Update the items by replacing each "Person at" with "Subject at" and keeping all other text unchanged. Leave the pictures out of your answer.

(Limb landmark coordinates)
==========

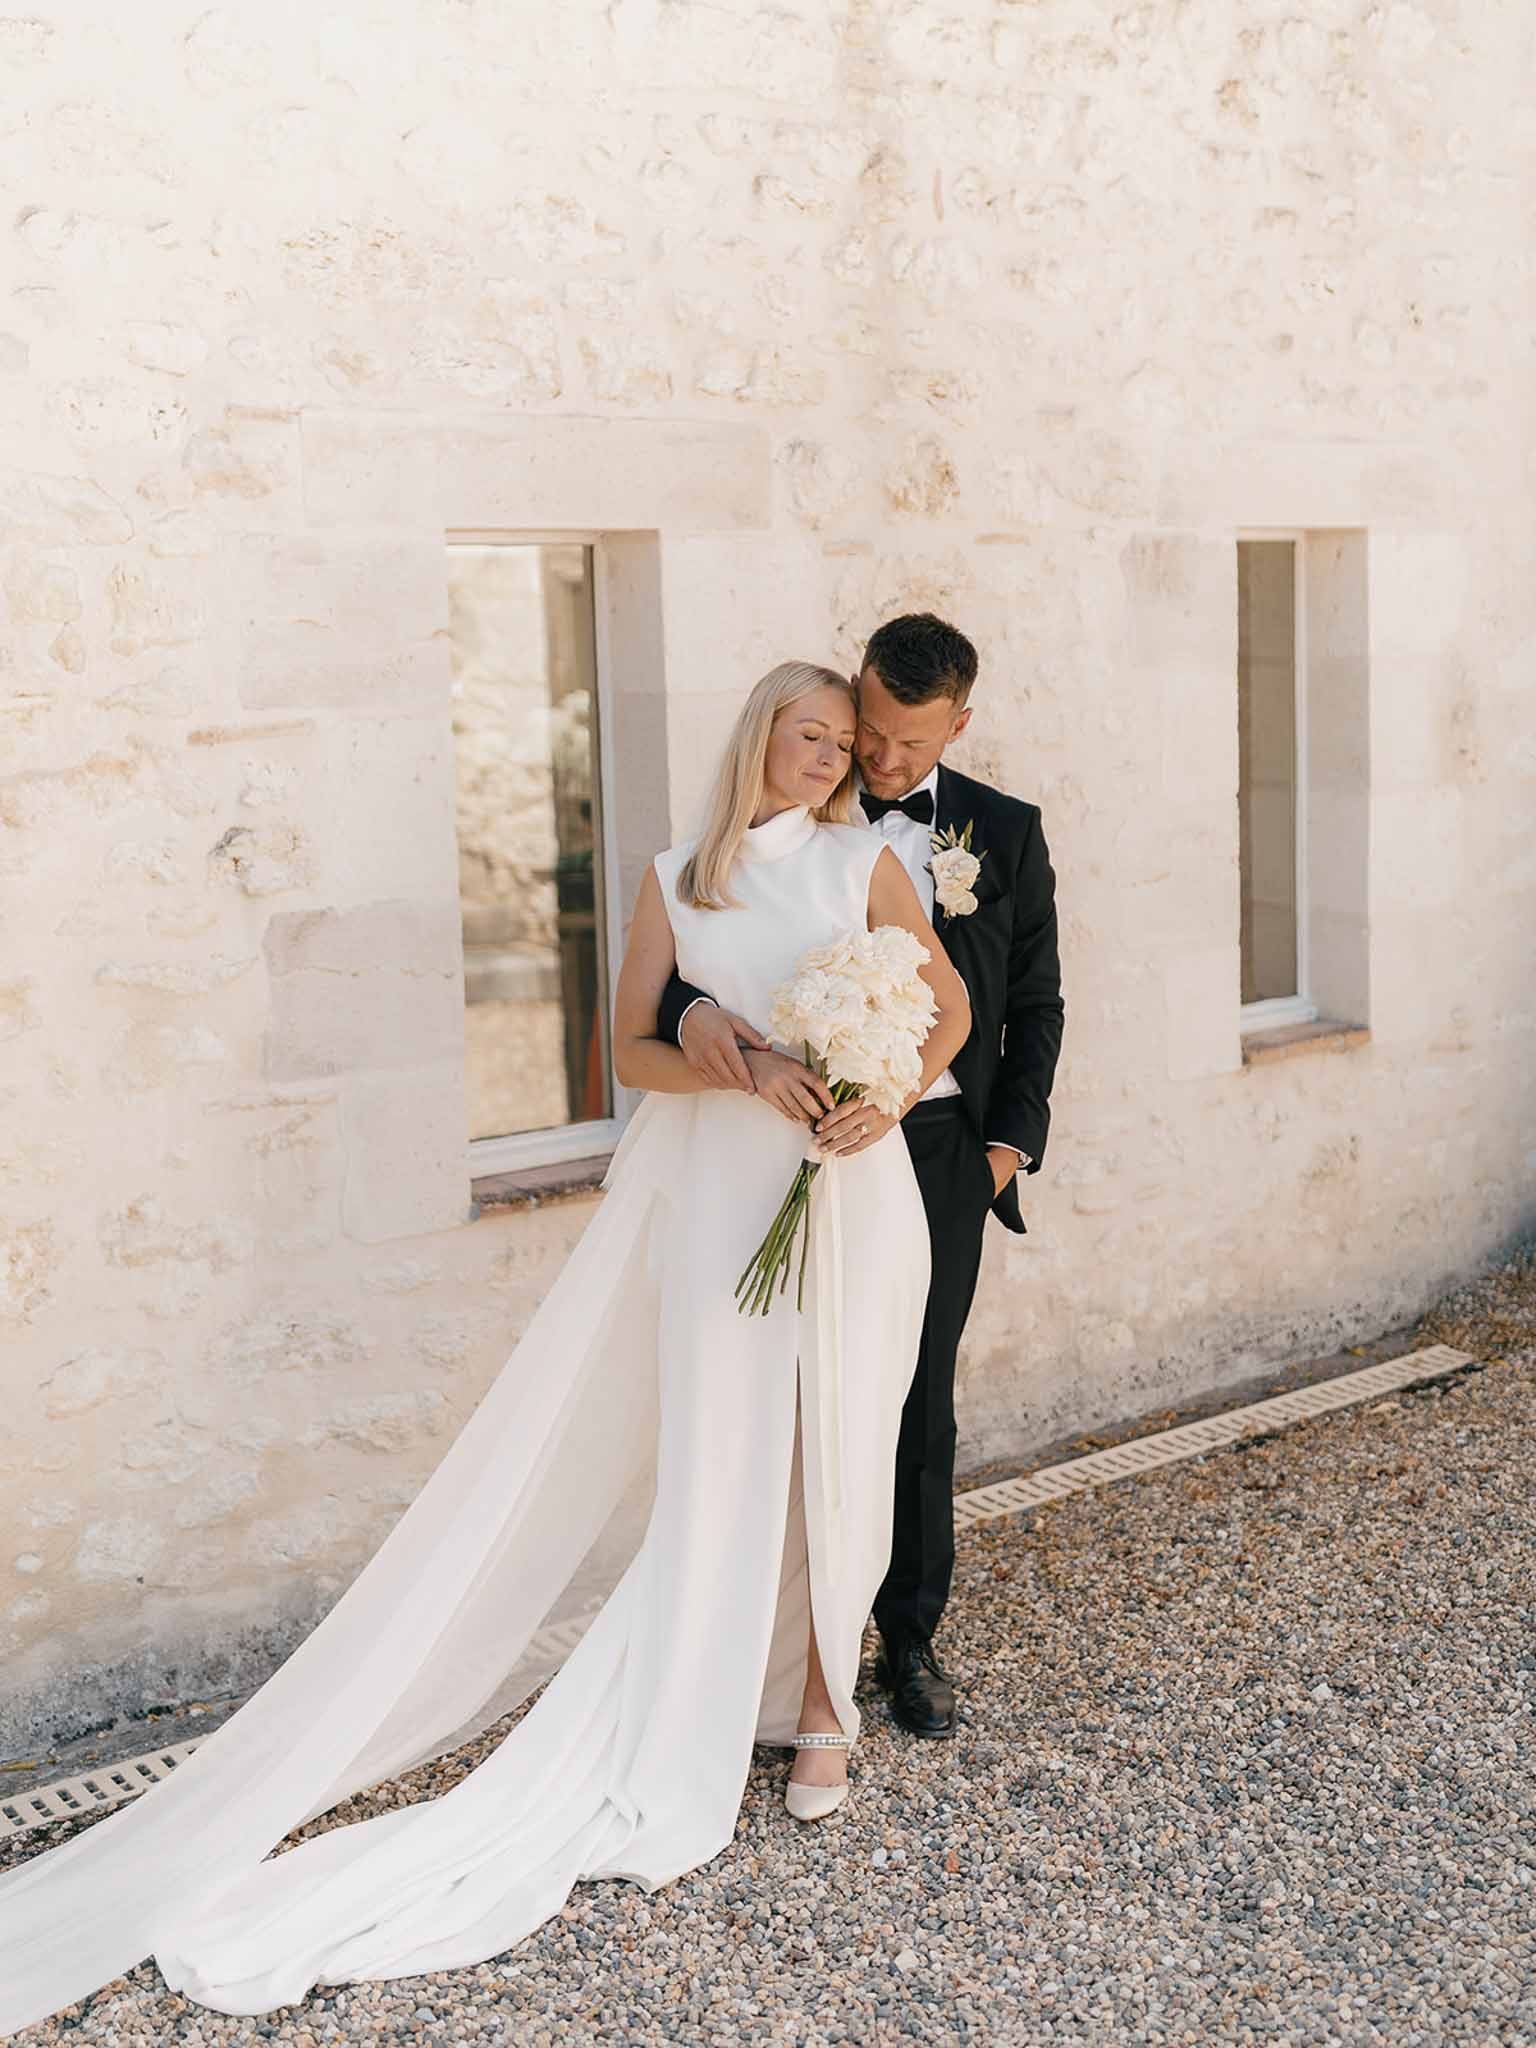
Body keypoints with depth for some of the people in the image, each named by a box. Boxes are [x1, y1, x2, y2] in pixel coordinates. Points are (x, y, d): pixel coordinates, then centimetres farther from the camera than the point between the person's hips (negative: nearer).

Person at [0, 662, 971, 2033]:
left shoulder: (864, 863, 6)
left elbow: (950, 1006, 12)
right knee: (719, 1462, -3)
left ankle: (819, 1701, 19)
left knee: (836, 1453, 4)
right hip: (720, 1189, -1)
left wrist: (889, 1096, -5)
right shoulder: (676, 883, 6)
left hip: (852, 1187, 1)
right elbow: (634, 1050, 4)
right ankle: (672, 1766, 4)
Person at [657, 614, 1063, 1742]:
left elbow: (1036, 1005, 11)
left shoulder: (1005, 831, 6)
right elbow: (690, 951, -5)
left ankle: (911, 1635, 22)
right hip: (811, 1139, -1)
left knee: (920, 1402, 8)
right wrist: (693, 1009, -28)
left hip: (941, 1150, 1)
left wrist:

==========

### Output of the exercise
Body keypoints with depth for some of the people in the image, each named by a box. Boxes are [x1, y1, x2, y2] in pixel coordinates. Points are (x, y, d): pixel coordinates, then centimetres farther from the camera than the point between the person's hips (negative: nearer).

Subject at [0, 662, 971, 2033]:
left shoulder: (864, 863, 6)
left elbow: (950, 1006, 12)
right knee: (719, 1462, -3)
left ankle: (819, 1701, 19)
left knee: (836, 1453, 4)
right hip: (720, 1189, -1)
left wrist: (889, 1096, -5)
right shoulder: (676, 883, 6)
left hip: (852, 1187, 1)
right elbow: (634, 1050, 4)
right ankle: (672, 1766, 4)
Subject at [657, 614, 1063, 1742]:
left elbow: (1036, 1005, 11)
left shoulder: (1005, 831, 6)
right elbow: (690, 951, -5)
left ankle: (911, 1635, 22)
right hip: (811, 1139, -1)
left knee: (920, 1402, 8)
right wrist: (693, 1009, -28)
left hip: (941, 1150, 1)
left wrist:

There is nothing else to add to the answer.